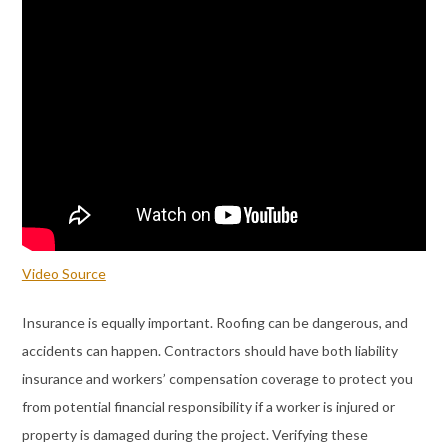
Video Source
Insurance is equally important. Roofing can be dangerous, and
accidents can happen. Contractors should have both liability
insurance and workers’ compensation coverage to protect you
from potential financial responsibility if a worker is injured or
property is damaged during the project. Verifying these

|---|

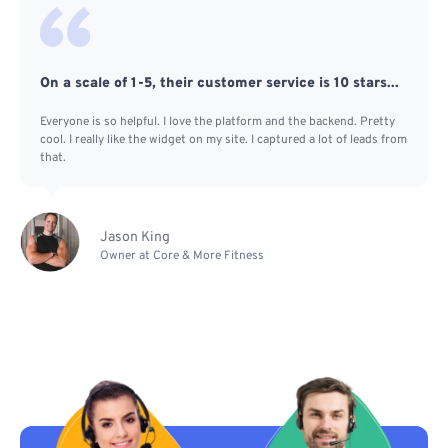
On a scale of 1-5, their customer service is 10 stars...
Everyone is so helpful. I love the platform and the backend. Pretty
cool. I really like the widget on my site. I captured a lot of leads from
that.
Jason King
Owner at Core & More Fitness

|---|

** What to do **
Check all the records above and select each line where the string "from" is found.

** Written answer **
from potential financial responsibility if a worker is injured or
cool. I really like the widget on my site. I captured a lot of leads from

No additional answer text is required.